• _Exercise goal_:
Copy all lines of the listing that include the string "index".
[[ Information supplied open ]]
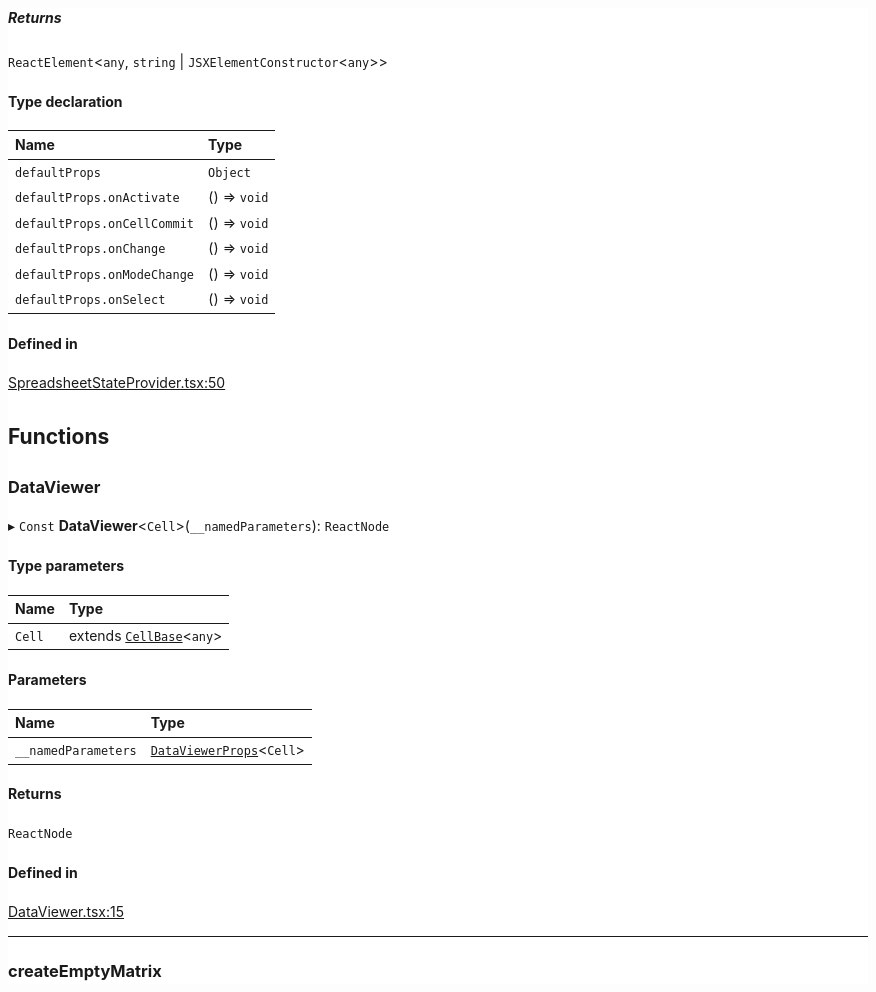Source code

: ##### Returns

`ReactElement`<`any`, `string` \| `JSXElementConstructor`<`any`\>\>

#### Type declaration

| Name | Type |
| :------ | :------ |
| `defaultProps` | `Object` |
| `defaultProps.onActivate` | () => `void` |
| `defaultProps.onCellCommit` | () => `void` |
| `defaultProps.onChange` | () => `void` |
| `defaultProps.onModeChange` | () => `void` |
| `defaultProps.onSelect` | () => `void` |

#### Defined in

[SpreadsheetStateProvider.tsx:50](https://github.com/iddan/react-spreadsheet/blob/75ab97e/src/SpreadsheetStateProvider.tsx#L50)

## Functions

### DataViewer

▸ `Const` **DataViewer**<`Cell`\>(`__namedParameters`): `ReactNode`

#### Type parameters

| Name | Type |
| :------ | :------ |
| `Cell` | extends [`CellBase`](index.md#cellbase)<`any`\> |

#### Parameters

| Name | Type |
| :------ | :------ |
| `__namedParameters` | [`DataViewerProps`](index.md#dataviewerprops)<`Cell`\> |

#### Returns

`ReactNode`

#### Defined in

[DataViewer.tsx:15](https://github.com/iddan/react-spreadsheet/blob/75ab97e/src/DataViewer.tsx#L15)

___

### createEmptyMatrix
[[ Information supplied closed ]]
• _Answer to this task_:
| `Cell` | extends [`CellBase`](index.md#cellbase)<`any`\> |
| `__namedParameters` | [`DataViewerProps`](index.md#dataviewerprops)<`Cell`\> |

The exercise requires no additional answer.